My husband was checking up on me yesterday and he took care of Lilly (my 2 year old) so that was nice. My poor kid. She must wonder why mommy randomly cries through out the day. She has been giving me extra hugs. I am sorry this disease has been making her have to grow up a little faster than normal. I just hope it builds character instead of hurting her. I think she is an old soul, which helps.
 
Hi Lydia - Sorry to hear you are so down. The pred can really mess up your head! I started seeing a shrink for the first time in my life after my Crohn's diagnosis. I just couldn't deal on my own. I am now on an anti-anxiety AND an anti-depressant and it really helps. I hate to take pharmaceuticals, but I just felt like I couldn't do it on my own.

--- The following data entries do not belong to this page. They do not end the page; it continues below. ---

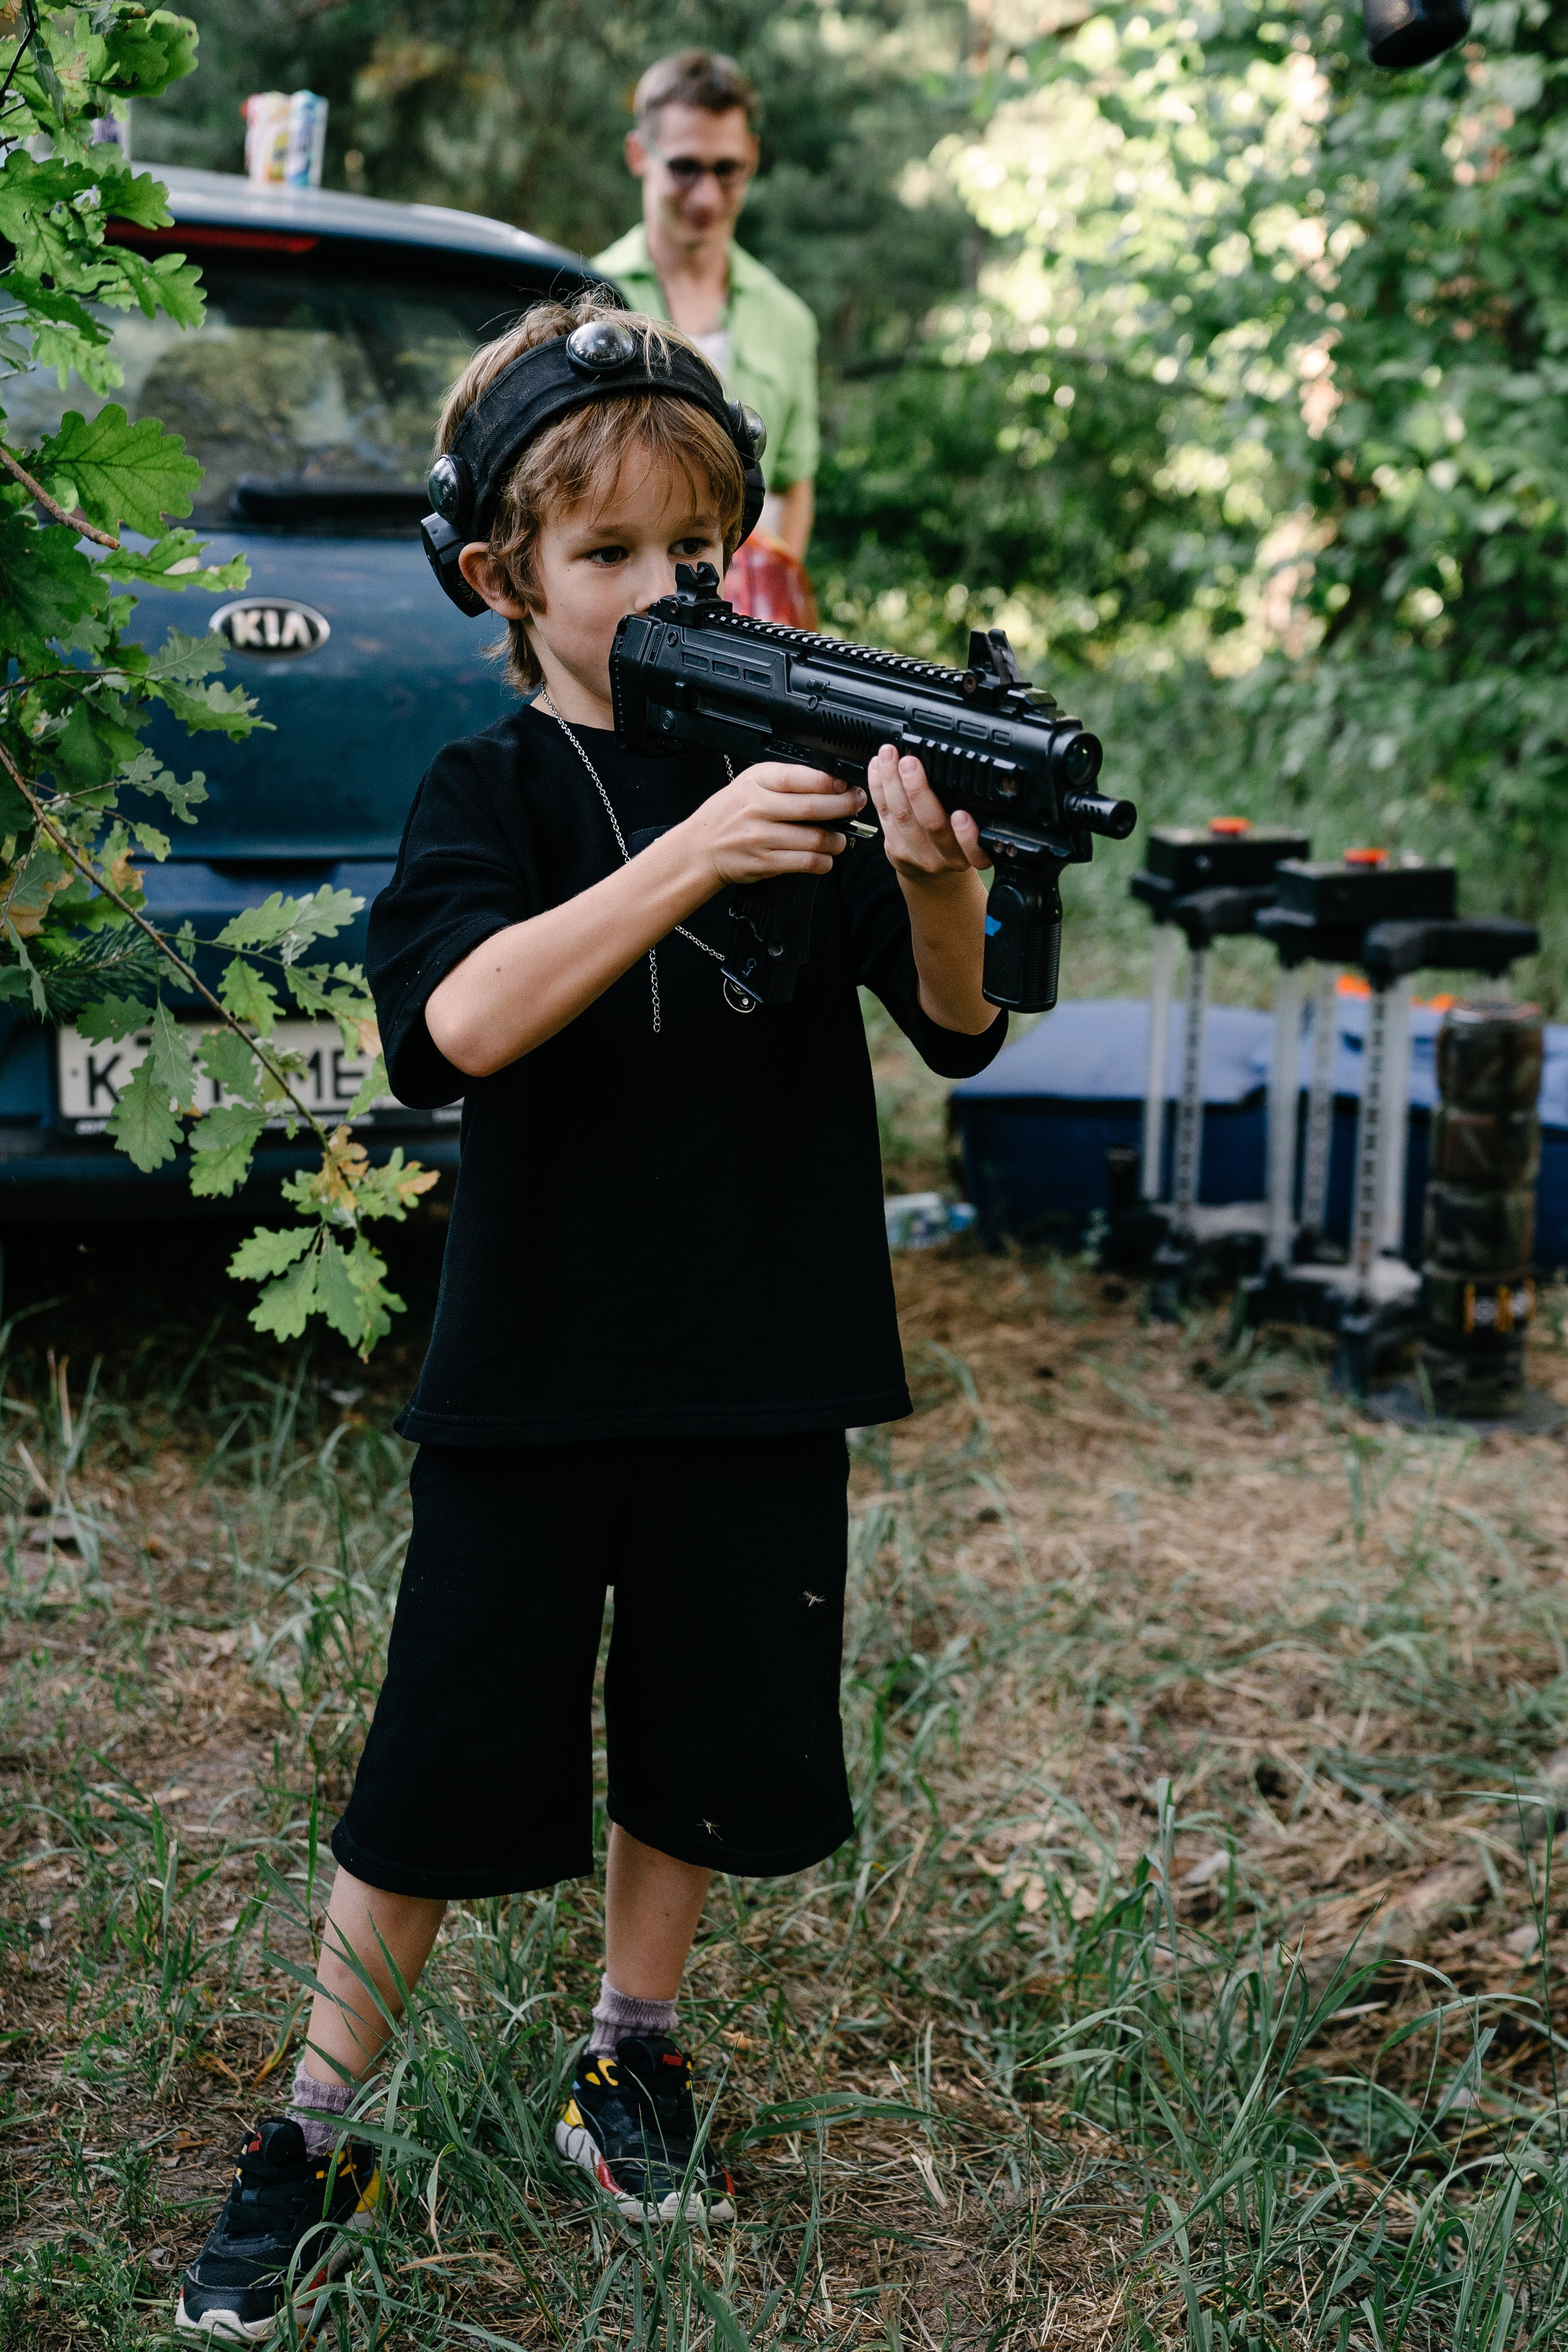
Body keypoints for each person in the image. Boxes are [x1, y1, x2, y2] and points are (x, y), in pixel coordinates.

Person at [175, 293, 1004, 2339]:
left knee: (706, 1733)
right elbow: (461, 1022)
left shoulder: (795, 762)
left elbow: (960, 1024)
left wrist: (933, 876)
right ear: (503, 577)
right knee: (443, 1747)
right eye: (608, 551)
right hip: (538, 1366)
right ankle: (314, 2124)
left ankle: (632, 2049)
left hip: (760, 1354)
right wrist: (697, 854)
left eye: (694, 548)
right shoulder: (493, 787)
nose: (660, 587)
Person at [594, 49, 816, 566]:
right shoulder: (587, 300)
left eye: (727, 170)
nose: (707, 198)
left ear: (752, 157)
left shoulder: (789, 320)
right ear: (638, 154)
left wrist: (769, 592)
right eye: (686, 168)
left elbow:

I know it's tough having a little one at home. You want to be strong and keep it all together, but it's near impossible sometimes.

My son was 15 months when I got sick and spent a month in the hosp. Then several surgeries over the course of a year.... He is now almost 9 and still ges a little sad sometimes that I am not totally well, but he deals with it all fine. And the biggest thing he had learned - no fear of pooping in public toilets!